Personal information
- Full name: Ljeutrim Makolli
- Date of birth: 7 June 1992 (age 33)
- Place of birth: Pristina, FR Yugoslavia
- Height: 1.77 m (5 ft 9+1⁄2 in)
- Position: Forward

Youth career
- 2003–2009: Djurgårdens IF

Senior career*
- Years: Team / Apps / (Gls)
- 2009–2013: Djurgårdens IF / 2 / (0)
- 2010: → Vasalunds IF (loan) / 4 / (0)
- 2012–2013: → IK Frej (loan) / 34 / (8)
- 2014: Valsta Syrianska IK / 26 / (2)
- 2015–2016: IFK Österåker
- 2017–2019: IFK Stocksund / 57 / (45)
- 2020: IFK Österåker / 5 / (0)
- 2021–: FC Stockholm Internazionale / 27 / (16)

International career^{‡}
- 2008–2009: Sweden U17 / 11 / (2)

= Trimi Makolli =

Swedish footballer

Ljeutrim "Trimi" Makolli (Љеутрим Маколи, Ljeutrim Makoli; born 7 June 1992) is a footballer who played as a forward. Born in Yugoslavia, he represented Sweden at youth level.

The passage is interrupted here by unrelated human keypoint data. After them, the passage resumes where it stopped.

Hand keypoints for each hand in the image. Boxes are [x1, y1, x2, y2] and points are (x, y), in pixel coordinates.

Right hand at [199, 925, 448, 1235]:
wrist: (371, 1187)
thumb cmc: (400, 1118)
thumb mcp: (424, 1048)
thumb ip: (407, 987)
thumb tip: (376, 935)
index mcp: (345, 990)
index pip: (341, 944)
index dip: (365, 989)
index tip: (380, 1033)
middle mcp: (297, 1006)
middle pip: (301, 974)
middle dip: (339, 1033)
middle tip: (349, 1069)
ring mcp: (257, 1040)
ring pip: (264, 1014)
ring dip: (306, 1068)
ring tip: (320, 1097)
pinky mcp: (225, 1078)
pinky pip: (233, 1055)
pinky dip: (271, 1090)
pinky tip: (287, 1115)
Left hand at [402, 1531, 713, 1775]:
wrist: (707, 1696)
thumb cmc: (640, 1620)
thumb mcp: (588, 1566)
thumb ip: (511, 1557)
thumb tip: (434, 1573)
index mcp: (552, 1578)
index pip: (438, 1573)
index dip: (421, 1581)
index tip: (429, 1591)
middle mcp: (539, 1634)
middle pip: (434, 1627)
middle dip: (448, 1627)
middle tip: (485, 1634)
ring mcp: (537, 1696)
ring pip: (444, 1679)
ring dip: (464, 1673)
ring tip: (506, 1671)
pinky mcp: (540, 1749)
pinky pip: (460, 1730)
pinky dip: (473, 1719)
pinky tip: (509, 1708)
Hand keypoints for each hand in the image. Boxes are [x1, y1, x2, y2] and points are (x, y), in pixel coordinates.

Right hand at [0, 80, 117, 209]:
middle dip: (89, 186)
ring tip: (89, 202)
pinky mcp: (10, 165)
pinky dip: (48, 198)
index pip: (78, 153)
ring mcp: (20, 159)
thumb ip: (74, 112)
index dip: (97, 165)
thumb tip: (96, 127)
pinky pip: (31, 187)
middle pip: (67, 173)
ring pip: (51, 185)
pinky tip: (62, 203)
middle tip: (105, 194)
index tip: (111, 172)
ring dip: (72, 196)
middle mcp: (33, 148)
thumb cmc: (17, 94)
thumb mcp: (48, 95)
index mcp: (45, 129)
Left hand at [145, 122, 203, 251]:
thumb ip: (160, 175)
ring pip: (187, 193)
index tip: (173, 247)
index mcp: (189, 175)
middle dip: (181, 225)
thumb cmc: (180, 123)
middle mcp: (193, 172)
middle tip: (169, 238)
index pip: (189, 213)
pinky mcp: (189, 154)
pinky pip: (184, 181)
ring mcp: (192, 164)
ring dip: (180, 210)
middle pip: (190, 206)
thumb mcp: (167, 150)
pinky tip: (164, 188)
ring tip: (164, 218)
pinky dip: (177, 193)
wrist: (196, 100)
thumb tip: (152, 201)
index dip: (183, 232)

Makolli debuted for Djurgårdens IF in a friendly match against IK Sirius on 12 February 2009 and also scored a goal in the match. He made his Allsvenskan debut on 24 April 2009 as a substitute against IF Brommapojkarna. In total he played 2 league games and 3 cup games for Djurgården.